In the text on John Webster below, which source helped him write 'The Duchess of Malfi'?

- [Document extract]
..........

Sunday 7 November 2021

THE DUCHESS OF MALFI-JOHN WEBSTER (1580-1632)

 

THE DUCHESS OF MALFI-JOHN WEBSTER (1580-1632)

 

John Webster's date of birth and death is unknown.  Similarly, no idea about his education.  Most probably he might have born in 1580 and died in 1632.  His life seems to have been hidden in mystery.  We can understand from the plays that he had written in collaboration in collaboration with Thomas  Dekker and Thomas Middleton earlier. But from the plays of his own, it is evident that Webster was an excellent writer. Webster’s fame rests almost entirely on his two masterpieces, ‘The White Devil’ and ‘The Duchess of Malfi’.  He is said to have occupied a place next to Shakespeare among his contemporaries as a writer of tragedies.  Moreover, Seneca, the great ancient Roman tragic dramatist of the first century AD, who introduced the elements of horror in the revenge play, influenced him much. Webster follows the Senecan model of tragedy in his plays.  Painter’s ‘Palace of Pleasure’ is the source that helped Webster to come out with ‘The Duchess of Malfi’.  The theme of the story of Painter was a warning to women against pursuing sensual desire.  But Webster enriched the story with considerable additions and transformed the play as a psychological study of human characters in abnormal circumstances.

..........

- [Source data]

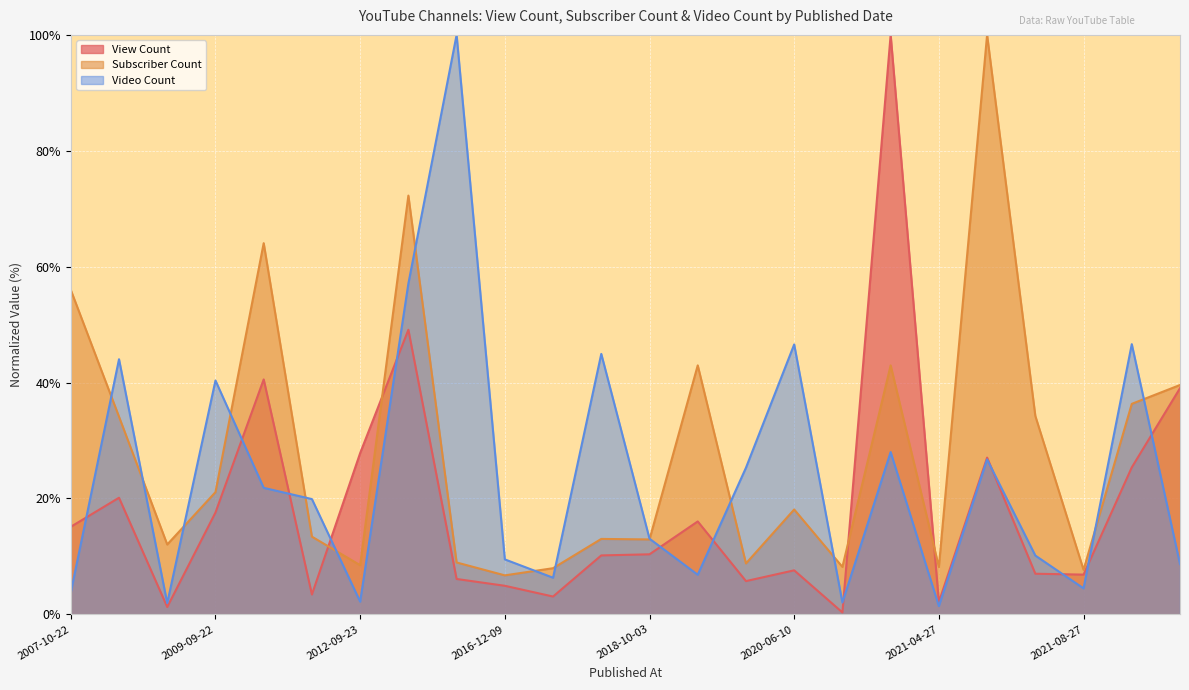

At which label is View Count closest to 50?

2013-06-02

..........

- [Answer for this exercise]
Painter's 'Palace of Pleasure'